No corresponde a las empresas diagnosticar trastornos de ansiedad. Esa tarea pertenece a los profesionales de la salud. Pero sí les corresponde crear entornos donde pedir ayuda no sea motivo de estigma, donde el liderazgo no normalice el agotamiento y donde la productividad no se consiga a costa de la salud de las personas.
Ignorar la ansiedad tiene un costo. Se refleja en errores, menor creatividad, dificultades para tomar decisiones, rotación de personal, ausentismo y pérdida de talento. Es un costo que muchas veces aparece demasiado tarde, cuando el colaborador ya renunció o su salud se ha deteriorado.
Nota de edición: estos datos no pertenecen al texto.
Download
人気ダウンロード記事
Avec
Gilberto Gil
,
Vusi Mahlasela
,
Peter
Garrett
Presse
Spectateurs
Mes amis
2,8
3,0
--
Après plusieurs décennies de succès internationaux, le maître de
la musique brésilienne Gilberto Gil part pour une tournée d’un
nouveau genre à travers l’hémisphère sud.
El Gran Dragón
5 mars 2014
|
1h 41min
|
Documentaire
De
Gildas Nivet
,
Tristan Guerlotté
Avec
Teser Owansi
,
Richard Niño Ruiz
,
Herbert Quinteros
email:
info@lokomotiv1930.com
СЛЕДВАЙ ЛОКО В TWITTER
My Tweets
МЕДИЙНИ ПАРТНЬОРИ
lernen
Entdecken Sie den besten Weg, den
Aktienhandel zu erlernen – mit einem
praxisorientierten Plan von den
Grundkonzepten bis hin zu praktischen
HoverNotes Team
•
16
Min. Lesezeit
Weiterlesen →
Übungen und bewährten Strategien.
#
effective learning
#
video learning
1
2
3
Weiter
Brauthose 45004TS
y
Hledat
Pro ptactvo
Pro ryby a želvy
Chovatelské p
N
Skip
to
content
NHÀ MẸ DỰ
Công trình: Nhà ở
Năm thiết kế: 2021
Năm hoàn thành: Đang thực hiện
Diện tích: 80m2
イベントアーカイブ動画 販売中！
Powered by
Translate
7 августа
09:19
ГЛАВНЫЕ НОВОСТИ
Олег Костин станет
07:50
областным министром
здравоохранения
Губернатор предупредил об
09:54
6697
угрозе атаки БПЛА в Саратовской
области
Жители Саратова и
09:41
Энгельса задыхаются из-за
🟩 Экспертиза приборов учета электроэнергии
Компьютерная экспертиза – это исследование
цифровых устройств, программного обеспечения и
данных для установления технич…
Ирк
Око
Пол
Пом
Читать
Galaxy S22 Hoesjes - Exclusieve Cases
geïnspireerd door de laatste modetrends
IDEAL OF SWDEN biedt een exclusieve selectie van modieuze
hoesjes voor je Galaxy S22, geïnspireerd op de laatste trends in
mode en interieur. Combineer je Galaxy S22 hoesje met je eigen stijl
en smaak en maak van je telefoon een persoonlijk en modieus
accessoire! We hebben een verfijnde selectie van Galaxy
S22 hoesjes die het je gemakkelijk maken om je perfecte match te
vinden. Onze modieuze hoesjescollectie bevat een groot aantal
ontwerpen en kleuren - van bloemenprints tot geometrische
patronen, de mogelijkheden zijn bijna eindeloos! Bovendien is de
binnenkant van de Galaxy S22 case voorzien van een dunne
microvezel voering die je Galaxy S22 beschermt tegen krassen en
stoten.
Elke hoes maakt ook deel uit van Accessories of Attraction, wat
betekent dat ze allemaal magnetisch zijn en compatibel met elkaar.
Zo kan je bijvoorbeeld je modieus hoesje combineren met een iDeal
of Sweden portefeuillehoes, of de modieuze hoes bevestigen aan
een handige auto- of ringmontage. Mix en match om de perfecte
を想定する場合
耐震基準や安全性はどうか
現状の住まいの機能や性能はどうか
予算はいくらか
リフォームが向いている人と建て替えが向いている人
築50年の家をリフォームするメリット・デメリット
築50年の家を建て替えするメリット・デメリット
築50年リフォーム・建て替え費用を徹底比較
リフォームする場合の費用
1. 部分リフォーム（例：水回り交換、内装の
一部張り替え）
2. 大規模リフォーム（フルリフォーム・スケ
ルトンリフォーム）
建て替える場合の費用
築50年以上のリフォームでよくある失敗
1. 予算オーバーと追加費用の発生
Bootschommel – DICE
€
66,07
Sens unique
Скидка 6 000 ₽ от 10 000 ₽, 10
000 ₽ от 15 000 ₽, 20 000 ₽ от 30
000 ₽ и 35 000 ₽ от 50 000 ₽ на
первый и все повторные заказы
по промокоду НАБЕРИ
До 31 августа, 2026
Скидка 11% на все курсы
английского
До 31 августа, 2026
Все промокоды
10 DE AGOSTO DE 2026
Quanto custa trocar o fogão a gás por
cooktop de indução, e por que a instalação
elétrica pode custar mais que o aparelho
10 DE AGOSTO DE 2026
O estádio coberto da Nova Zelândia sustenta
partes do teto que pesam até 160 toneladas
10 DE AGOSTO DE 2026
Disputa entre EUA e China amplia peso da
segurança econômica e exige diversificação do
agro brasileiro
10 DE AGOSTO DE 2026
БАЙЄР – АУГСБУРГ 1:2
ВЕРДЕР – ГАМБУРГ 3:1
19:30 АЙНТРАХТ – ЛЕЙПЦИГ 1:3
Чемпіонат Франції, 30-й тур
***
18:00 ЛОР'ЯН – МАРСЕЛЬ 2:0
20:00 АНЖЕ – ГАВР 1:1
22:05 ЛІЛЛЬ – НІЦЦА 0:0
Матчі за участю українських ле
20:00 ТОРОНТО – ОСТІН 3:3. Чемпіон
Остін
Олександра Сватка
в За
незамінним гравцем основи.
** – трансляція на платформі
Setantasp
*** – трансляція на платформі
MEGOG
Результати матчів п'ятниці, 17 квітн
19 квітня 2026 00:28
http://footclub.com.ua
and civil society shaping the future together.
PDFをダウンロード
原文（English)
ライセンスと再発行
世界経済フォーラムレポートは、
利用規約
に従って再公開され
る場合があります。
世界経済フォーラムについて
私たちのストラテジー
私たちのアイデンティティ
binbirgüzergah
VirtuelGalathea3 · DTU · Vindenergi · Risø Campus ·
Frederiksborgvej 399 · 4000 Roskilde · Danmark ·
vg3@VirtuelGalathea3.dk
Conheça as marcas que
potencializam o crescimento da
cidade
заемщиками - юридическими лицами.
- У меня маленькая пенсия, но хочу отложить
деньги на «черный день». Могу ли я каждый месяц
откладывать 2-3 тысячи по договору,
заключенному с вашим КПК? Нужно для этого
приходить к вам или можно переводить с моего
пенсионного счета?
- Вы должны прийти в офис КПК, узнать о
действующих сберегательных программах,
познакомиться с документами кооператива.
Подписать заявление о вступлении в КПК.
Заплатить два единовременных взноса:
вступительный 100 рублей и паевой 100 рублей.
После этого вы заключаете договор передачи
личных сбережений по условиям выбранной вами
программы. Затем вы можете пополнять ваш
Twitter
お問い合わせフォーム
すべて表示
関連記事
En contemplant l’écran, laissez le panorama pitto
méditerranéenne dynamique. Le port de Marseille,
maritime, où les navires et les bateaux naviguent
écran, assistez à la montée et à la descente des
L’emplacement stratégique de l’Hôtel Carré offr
Las empresas más exitosas del futuro no serán las que exijan más horas de trabajo. Serán las que comprendan que el bienestar y la productividad no son enemigos. Una persona que trabaja con equilibrio, apoyo y confianza tiene más posibilidades de innovar, permanecer y aportar valor a largo plazo.
La pregunta ya no es si la ansiedad existe dentro de las organizaciones. La verdadera pregunta es cuántas empresas seguirán actuando como si no existiera. Porque ninguna estrategia de crecimiento puede sostenerse cuando quienes la ejecutan están emocionalmente agotados.
La salud mental no es un asunto secundario. Es un tema de liderazgo, de competitividad y de visión empresarial. Ignorarla ya no es una opción. Reconocerla puede convertirse en una de las decisiones más inteligentes que tome una organización.